● Instructions to follow
From the first line to the last, restate the data exactly, leaving out the images.
+---+
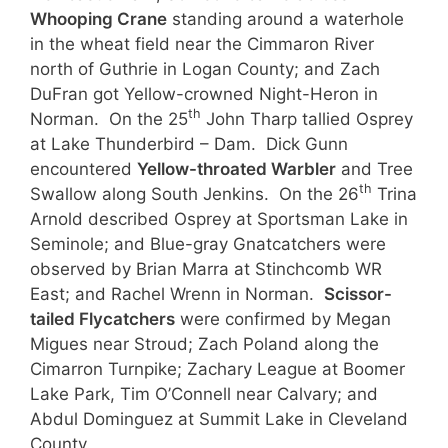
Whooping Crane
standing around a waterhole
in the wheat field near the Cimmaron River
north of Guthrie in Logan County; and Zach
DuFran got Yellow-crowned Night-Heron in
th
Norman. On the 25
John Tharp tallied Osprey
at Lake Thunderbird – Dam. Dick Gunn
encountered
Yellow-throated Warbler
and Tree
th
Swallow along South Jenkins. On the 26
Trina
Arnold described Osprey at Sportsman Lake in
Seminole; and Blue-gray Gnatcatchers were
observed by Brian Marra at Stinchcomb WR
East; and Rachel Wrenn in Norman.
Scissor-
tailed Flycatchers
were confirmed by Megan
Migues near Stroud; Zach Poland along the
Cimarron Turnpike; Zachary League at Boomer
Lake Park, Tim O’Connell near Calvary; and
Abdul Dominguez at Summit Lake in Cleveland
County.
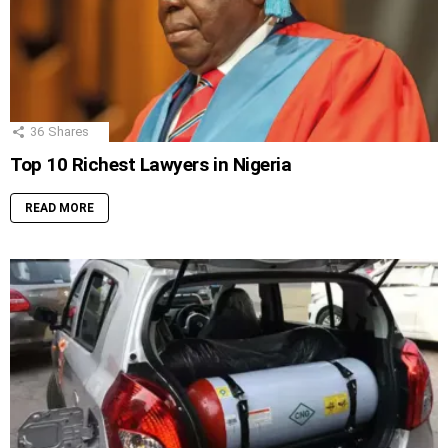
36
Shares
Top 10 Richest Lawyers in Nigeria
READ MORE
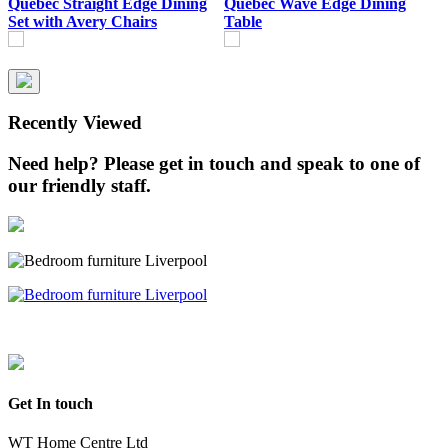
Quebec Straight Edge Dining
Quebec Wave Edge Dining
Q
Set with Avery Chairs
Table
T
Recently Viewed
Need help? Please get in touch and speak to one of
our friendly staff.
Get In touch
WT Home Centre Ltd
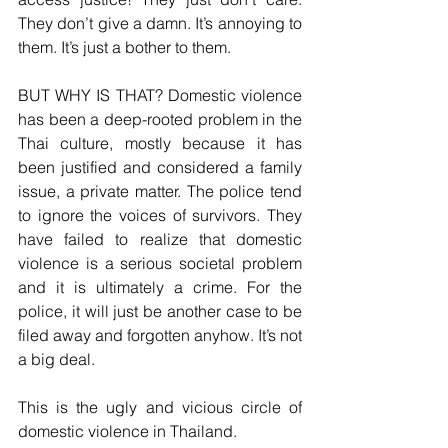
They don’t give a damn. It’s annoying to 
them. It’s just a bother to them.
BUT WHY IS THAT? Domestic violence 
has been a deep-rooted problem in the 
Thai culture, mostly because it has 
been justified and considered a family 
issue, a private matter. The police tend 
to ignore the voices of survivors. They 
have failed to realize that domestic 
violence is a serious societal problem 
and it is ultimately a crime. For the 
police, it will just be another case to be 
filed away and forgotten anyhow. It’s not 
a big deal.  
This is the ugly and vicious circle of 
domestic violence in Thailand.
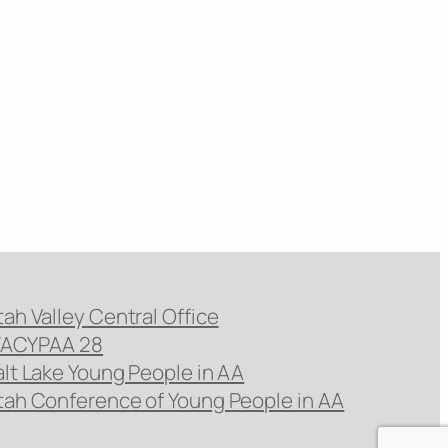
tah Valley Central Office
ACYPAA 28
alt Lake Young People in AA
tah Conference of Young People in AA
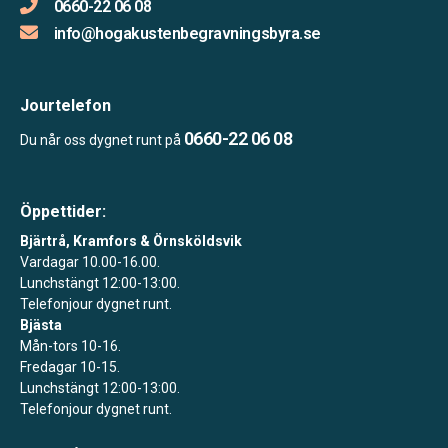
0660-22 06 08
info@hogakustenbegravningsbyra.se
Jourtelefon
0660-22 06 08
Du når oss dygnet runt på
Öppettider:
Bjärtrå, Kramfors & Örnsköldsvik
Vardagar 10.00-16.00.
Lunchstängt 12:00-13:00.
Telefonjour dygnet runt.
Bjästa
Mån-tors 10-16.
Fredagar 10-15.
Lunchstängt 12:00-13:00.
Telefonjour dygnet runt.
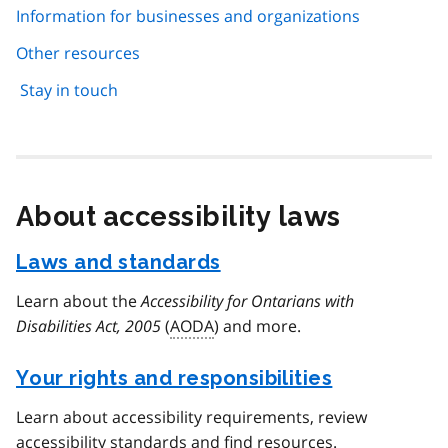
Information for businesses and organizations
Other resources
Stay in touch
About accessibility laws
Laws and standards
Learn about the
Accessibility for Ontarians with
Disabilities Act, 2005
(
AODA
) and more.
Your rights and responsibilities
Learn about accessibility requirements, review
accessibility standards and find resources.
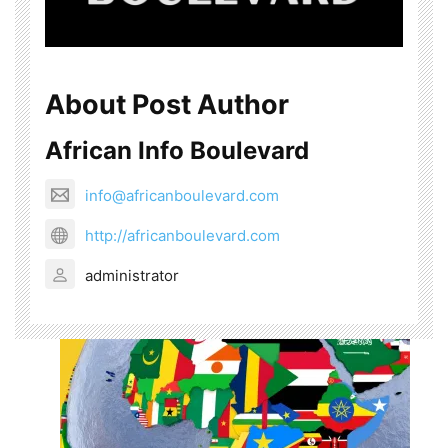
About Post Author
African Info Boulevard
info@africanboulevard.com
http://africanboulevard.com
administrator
+---+
● Worked solution
Whooping Crane
standing around a waterhole
in the wheat field near the Cimmaron River
north of Guthrie in Logan County; and Zach
DuFran got Yellow-crowned Night-Heron in
th
Norman. On the 25
John Tharp tallied Osprey
at Lake Thunderbird – Dam. Dick Gunn
encountered
Yellow-throated Warbler
and Tree
th
Swallow along South Jenkins. On the 26
Trina
Arnold described Osprey at Sportsman Lake in
Seminole; and Blue-gray Gnatcatchers were
observed by Brian Marra at Stinchcomb WR
East; and Rachel Wrenn in Norman.
Scissor-
tailed Flycatchers
were confirmed by Megan
Migues near Stroud; Zach Poland along the
Cimarron Turnpike; Zachary League at Boomer
Lake Park, Tim O’Connell near Calvary; and
Abdul Dominguez at Summit Lake in Cleveland
County.
36
Shares
Top 10 Richest Lawyers in Nigeria
READ MORE
Quebec Straight Edge Dining
Quebec Wave Edge Dining
Q
Set with Avery Chairs
Table
T
Recently Viewed
Need help? Please get in touch and speak to one of
our friendly staff.
Get In touch
WT Home Centre Ltd
They don’t give a damn. It’s annoying to 
them. It’s just a bother to them.
BUT WHY IS THAT? Domestic violence 
has been a deep-rooted problem in the 
Thai culture, mostly because it has 
been justified and considered a family 
issue, a private matter. The police tend 
to ignore the voices of survivors. They 
have failed to realize that domestic 
violence is a serious societal problem 
and it is ultimately a crime. For the 
police, it will just be another case to be 
filed away and forgotten anyhow. It’s not 
a big deal.  
This is the ugly and vicious circle of 
domestic violence in Thailand.
tah Valley Central Office
ACYPAA 28
alt Lake Young People in AA
tah Conference of Young People in AA
0660-22 06 08
info@hogakustenbegravningsbyra.se
Jourtelefon
0660-22 06 08
Du når oss dygnet runt på
Öppettider:
Bjärtrå, Kramfors & Örnsköldsvik
Vardagar 10.00-16.00.
Lunchstängt 12:00-13:00.
Telefonjour dygnet runt.
Bjästa
Mån-tors 10-16.
Fredagar 10-15.
Lunchstängt 12:00-13:00.
Telefonjour dygnet runt.
Information for businesses and organizations
Other resources
Stay in touch
About accessibility laws
Laws and standards
Learn about the
Accessibility for Ontarians with
Disabilities Act, 2005
(
AODA
) and more.
Your rights and responsibilities
Learn about accessibility requirements, review
accessibility standards and find resources.
About Post Author
African Info Boulevard
info@africanboulevard.com
http://africanboulevard.com
administrator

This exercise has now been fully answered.